ソニーが2011年2月に発売した「ICZ-R50」は、FM/AMチューナーに録音機能を内蔵するポータブルラジオだ。4GBの内蔵メモリーに加えてSDカード、メモリースティック対応のメモリーカードスロットを搭載しており、ラジオ番組をメモリーに長時間録音できる。3月11日に発生した東日本大震災でラジオ機の人気が急上昇したが、それ以前からも「入荷するそばから次々に売れていく」(家電量販店店員)ほどの大人気になっているという。

ソニーが2011年2月に発売したポータブルラジオレコーダー「ICZ-R50」(画像クリックで拡大)
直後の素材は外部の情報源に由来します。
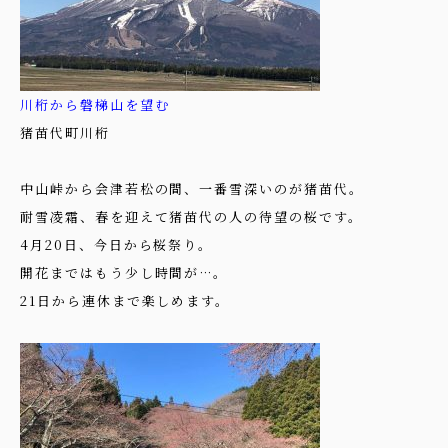
川桁から磐梯山を望む
猪苗代町川桁
中山峠から会津若松の間、一番雪深いのが猪苗代。
耐雪凌霜、春を迎えて猪苗代の人の待望の桜です。
4月20日、今日から桜祭り。
開花まではもう少し時間が…。
21日から連休まで楽しめます。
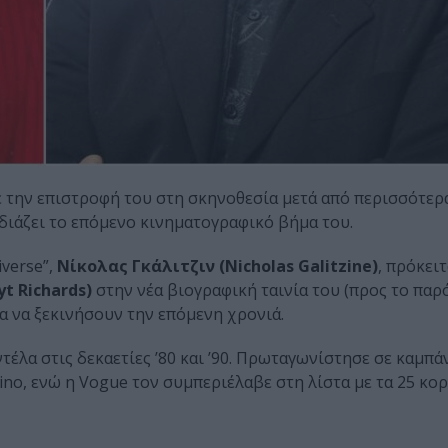
σε την επιστροφή του στη σκηνοθεσία μετά από περισσότερ
ιάζει το επόμενο κινηματογραφικό βήμα του.
verse”,
Νίκολας Γκάλιτζιν (Nicholas Galitzine)
, πρόκειτ
t Richards)
στην νέα βιογραφική ταινία του (προς το παρ
να να ξεκινήσουν την επόμενη χρονιά.
τέλα στις δεκαετίες ’80 και ’90. Πρωταγωνίστησε σε καμπ
tino, ενώ η Vogue τον συμπεριέλαβε στη λίστα με τα 25 κο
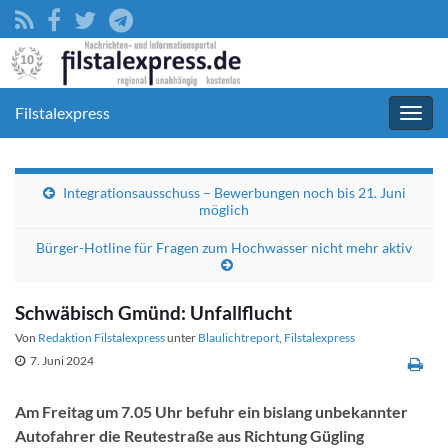
Filstalexpress
Navig
umsc
Integrationsausschuss – Bewerbungen noch bis 21. Juni
möglich
Bürger-Hotline für Fragen zum Hochwasser nicht mehr aktiv
Schwäbisch Gmünd: Unfallflucht
Von
Redaktion Filstalexpress
unter
Blaulichtreport
,
Filstalexpress
7. Juni 2024
Am Freitag um 7.05 Uhr befuhr ein bislang unbekannter
Autofahrer die Reutestraße aus Richtung Gügling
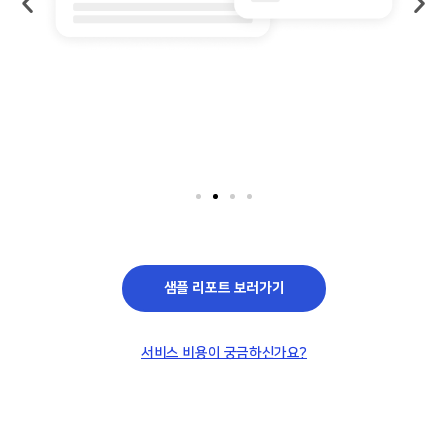
샘플 리포트 보러가기
서비스 비용이 궁금하신가요?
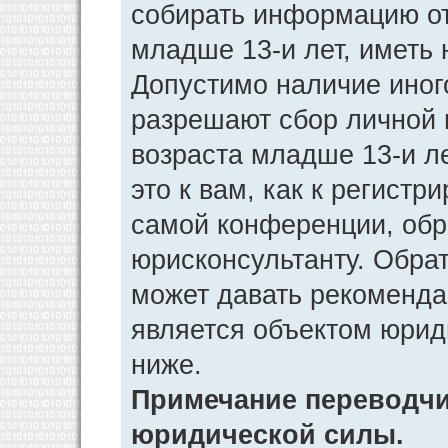
собирать информацию от
младше 13-и лет, иметь 
Допустимо наличие иног
разрешают сбор личной
возраста младше 13-и л
это к вам, как к регист
самой конференции, обр
юрисконсультанту. Обра
может давать рекоменда
является объектом юрид
ниже.
Примечание переводчик
юридической силы.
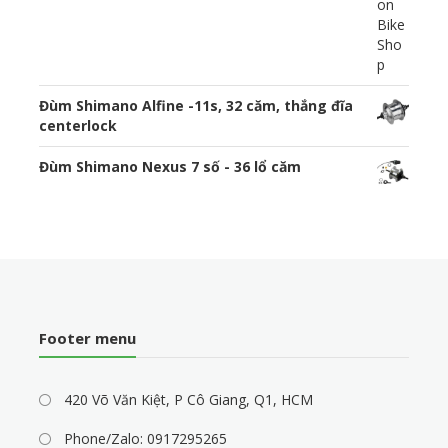
Đùm Shimano Alfine -11s, 32 căm, thắng đĩa
centerlock
Đùm Shimano Nexus 7 số - 36 lổ căm
Footer menu
420 Võ Văn Kiệt, P Cô Giang, Q1, HCM
Phone/Zalo: 0917295265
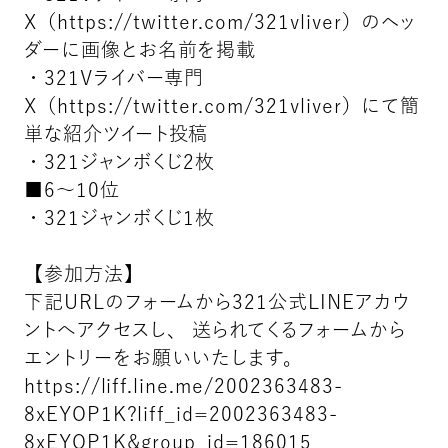
X（https://twitter.com/321vliver）のヘッ
ダーに画像とお名前を掲載
・321Vライバー専門
X（https://twitter.com/321vliver）にて簡
単な紹介ツイート投稿
・321ジャンボくじ2枚
■6〜10位
・321ジャンボくじ1枚
【参加方法】
下記URLのフォームから321公式LINEアカウ
ントへアクセスし、 送られてくるフォームから
エントリーをお願いいたします。
https://liff.line.me/2002363483-
8xEYOP1K?liff_id=2002363483-
8xEYOP1K&group_id=186015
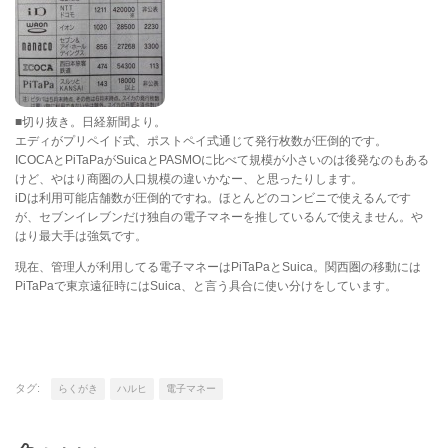
■切り抜き。日経新聞より。
エディがプリペイド式、ポストペイ式通じて発行枚数が圧倒的です。
ICOCAとPiTaPaがSuicaとPASMOに比べて規模が小さいのは後発なのもある
けど、やはり商圏の人口規模の違いかなー、と思ったりします。
iDは利用可能店舗数が圧倒的ですね。ほとんどのコンビニで使えるんです
が、セブンイレブンだけ独自の電子マネーを推しているんで使えません。や
はり最大手は強気です。
現在、管理人が利用してる電子マネーはPiTaPaとSuica。関西圏の移動には
PiTaPaで東京遠征時にはSuica、と言う具合に使い分けをしています。
タグ:
らくがき
ハルヒ
電子マネー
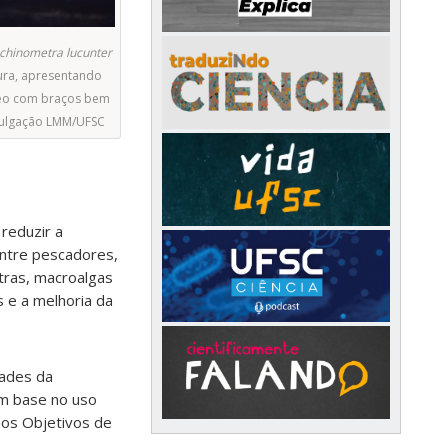
chinometra lucunter
tura, apresentando
teo com braços bem
vulgação LMM/UFSC
 reduzir a
entre pescadores,
tras, macroalgas
 e a melhoria da
dades da
om base no uso
aos Objetivos de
 ICZ-R50の魅力はコストパフォーマンスだろう。FM/AMチューナーに4GBメモリーを内蔵し、ラジオを録音するだけでなくICレコーダーとしても使える。付属のACアダプターで据え置きラジオとして使うほかに、単3形乾電池4本を利用すれば持ち運ぶこともできる。パソコンと接続してデータを転送したり、タイマー予約を設定できるなど機能を満載していながら、実売1万7800円程度という価格を実現しているのだ。

受信感度はなかなか良好 ノイズカットスイッチも付属する

 本体サイズは幅195×高さ122.5×奥行き35mm、重さは約532g(電池含む)。日常的に持ち運ぶサイズや重さではないが、据え置き型としては比較的コンパクトと言える。ホワイトにシルバーをあしらったデザインは高級感があるとまでは言えないものの、安っぽさは感じさせない。

 FMチューナー用にロッドアンテナが付属しており、AMアンテナは内蔵されている。AM用のループアンテナも同梱されているので、据え置き型として使う場合はループアンテナを接続するとより受信感度が良くなる。

FMチューナー用にロッドアンテナが付属しており、AMアンテナは内蔵されている。同梱のAM用ループアンテナを接続することもできる(画像クリックで拡大)

 ラジオ局は都道府県別にプリセットされており、設定画面から都道府県を選ぶことで自動的にセットされる。本体前面には「お気に入り」ボタンが3つ用意されているので、お気に入りのラジオ局をセットすればワンタッチで選局できるようになる。

 筆者の自宅はAMラジオがあまり入りやすくない環境にあり、受信感度が危惧された。実際に試してみたところ、内蔵アンテナでは「ピーガー」とかなりのノイズが入ってしまい、ほとんどどの局も聞き取ることができなかった。そこで同梱のAMループアンテナを使用してみたところ、かなり受信感度が改善された。壁内の鉄筋などに影響されやすいので、受信感度が悪い場合はループアンテナを伸ばして壁際や窓際に設置するなどの工夫が必要だ。

 本体左側面には「ラジオノイズカット」スイッチが付いており、オンにするといやなノイズが大幅にカットされる。音質が全体的にくぐもってしまうものの、ループアンテナでもノイズが気になる場合はこちらを使うといいだろう。ノイズカット機能は録音時にも利用できる。

左側面には「ラジオノイズカット」スイッチや、誤操作を防ぐ「ホールド」スイッチのほか、ヘッドホン、オーディオ/マイク入力ジャック、ACアダプタージャックを備える(画像クリックで拡大)

右側面には音量調整ボタンのほか、SD/メモリースティック両対応のメモリーカードスロットを備える(画像クリックで拡大)

 FMロッドアンテナは小型ボディーに似合わずかなりの長さまで伸びる。だが筆者の自宅で試用した限りでは、最長まで伸ばしても若干のノイズが気になった。自宅で据え置き型として利用する場合のために、テレビの同軸ケーブルを接続できるF型コネクターを装備もしくは変換アダプターを用意してほしかったところだ。

 選局中の番組の録音は「録音/一時停止」ボタンを押すだけでできる。だがテレビやBDレコーダーなどのように「聴取中の番組の最後まで録音」ということはできないので、録り逃したくない番組はしっかりとタイマー録音するといい。